■ About this exercise ■
Strip out the pictures and output each remaining line of the data word for word.

■ Material for the task ■
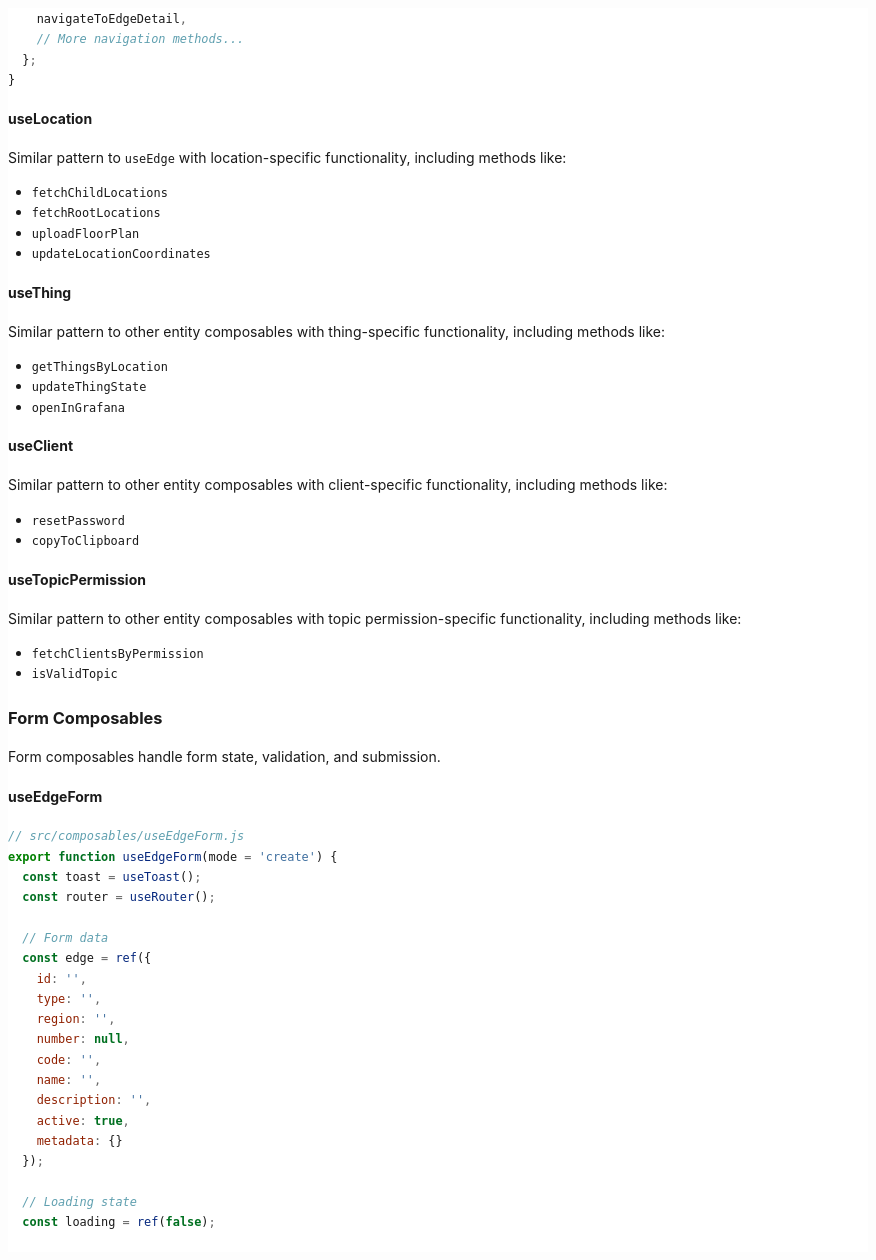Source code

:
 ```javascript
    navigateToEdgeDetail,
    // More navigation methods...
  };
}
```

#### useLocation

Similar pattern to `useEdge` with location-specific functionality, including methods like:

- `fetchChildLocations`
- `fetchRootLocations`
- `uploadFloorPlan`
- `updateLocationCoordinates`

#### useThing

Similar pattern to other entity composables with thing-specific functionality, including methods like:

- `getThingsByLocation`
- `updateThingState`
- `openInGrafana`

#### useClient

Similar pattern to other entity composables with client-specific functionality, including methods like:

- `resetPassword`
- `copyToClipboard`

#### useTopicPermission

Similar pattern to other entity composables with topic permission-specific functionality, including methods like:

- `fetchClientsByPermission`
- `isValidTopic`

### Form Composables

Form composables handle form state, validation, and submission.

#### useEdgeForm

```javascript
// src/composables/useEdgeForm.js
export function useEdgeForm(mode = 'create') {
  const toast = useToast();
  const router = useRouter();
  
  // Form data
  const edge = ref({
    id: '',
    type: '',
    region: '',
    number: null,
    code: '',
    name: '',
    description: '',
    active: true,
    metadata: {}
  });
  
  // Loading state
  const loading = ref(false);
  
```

■ The completed task ■
Source code

:
 ```javascript
    navigateToEdgeDetail,
    // More navigation methods...
  };
}
```

#### useLocation

Similar pattern to `useEdge` with location-specific functionality, including methods like:

- `fetchChildLocations`
- `fetchRootLocations`
- `uploadFloorPlan`
- `updateLocationCoordinates`

#### useThing

Similar pattern to other entity composables with thing-specific functionality, including methods like:

- `getThingsByLocation`
- `updateThingState`
- `openInGrafana`

#### useClient

Similar pattern to other entity composables with client-specific functionality, including methods like:

- `resetPassword`
- `copyToClipboard`

#### useTopicPermission

Similar pattern to other entity composables with topic permission-specific functionality, including methods like:

- `fetchClientsByPermission`
- `isValidTopic`

### Form Composables

Form composables handle form state, validation, and submission.

#### useEdgeForm

```javascript
// src/composables/useEdgeForm.js
export function useEdgeForm(mode = 'create') {
  const toast = useToast();
  const router = useRouter();
  
  // Form data
  const edge = ref({
    id: '',
    type: '',
    region: '',
    number: null,
    code: '',
    name: '',
    description: '',
    active: true,
    metadata: {}
  });
  
  // Loading state
  const loading = ref(false);
  
```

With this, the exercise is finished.